Самсут, поколебавшись всего мгновение, мысленно махнула рукой. «Ведь пока же не просят ни двадцать, ни пятьдесят, ни „всего двести“ долларов», — подумала она и начала своим каллиграфическим почерком учительницы выводить в соответствующих графах «Головина… Самсут… Матосовна…» и так далее.
Однако на половине анкеты рука ее вдруг остановилась. Да, все прекрасно, сегодня она уедет в Швецию, еще через два дня улетит на Кипр, но как же таинственный Хоровац? И почему он не пришел, ведь идея встретиться принадлежала исключительно ему? А вдруг, предупредив об опасности ее, он таким образом подвергся ей сам? И теперь кто-нибудь выйдет на ее след?.. И как знать, а вдруг весь этот конкурс — только подстроенная ловушка, работа рук других наследников? Ведь они наверняка тоже не бедные и могут позволить себе потратить деньги на такое шоу? Самсут прикусила губы.

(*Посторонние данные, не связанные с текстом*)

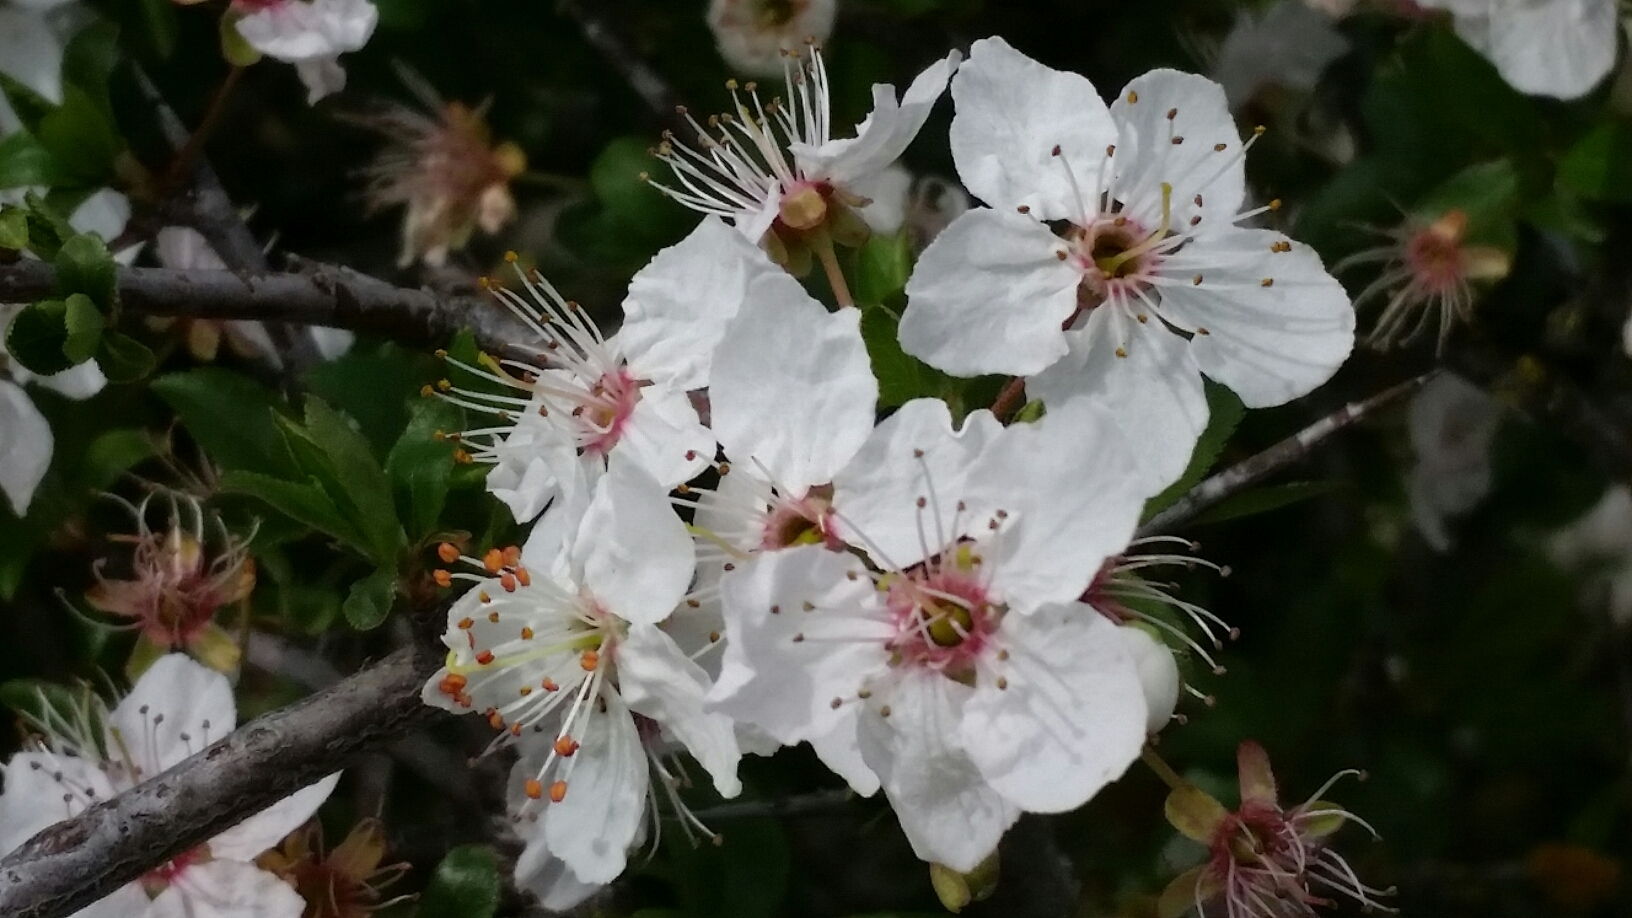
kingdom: Plantae
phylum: Tracheophyta
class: Magnoliopsida
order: Rosales
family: Rosaceae
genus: Prunus
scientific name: Prunus cerasifera
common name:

— Что, ручка не пишет? — Тут же, пользуясь моментом, совсем близко нагнулся к ней мачо, обдавая жарким дыханием щеку. — Сейчас, сейчас, другую дадим… Забудьте о всех проблемах и отдохните, как белый человек, — улыбался ей мачо, протягивая свой «паркер».
И Самсут снова захватила волна необъяснимой радости — так что, когда к концу анкеты она опять вспомнила про Хороваца, она не испытывала к нему уже ничего другого, кроме жалости. «Эх ты, шампур из мяса!» — улыбнулась она про себя и поставила в конце анкеты жирную точку.
* * *В этот час пробки повсюду были ужасные. Старенький «жигуленок» натужно пыхтел и дергался, а Сергей Эдуардович в нем обливался противным потом не только от жары, но и от волнения. Его раздирали противоречивые чувства: с одной стороны — он волновался, что опаздывает, а с другой — терзали переживания, что он, вообще, напрасно влез во всю эту историю. И в сердцах незадачливый адвокат проклинал не только обгонявшие или подрезавшие ему дорогу машины, но и правительство города, не решающее транспортную проблему, и свое начальство, затеявшее ремонт в самое неподходящее время. Не будь этого чертова ремонта, не держи его в конторе за мелкую сошку, которой можно совать всякую дребедень, не питай к нему секретарша Лариса таких неприязненных чувств…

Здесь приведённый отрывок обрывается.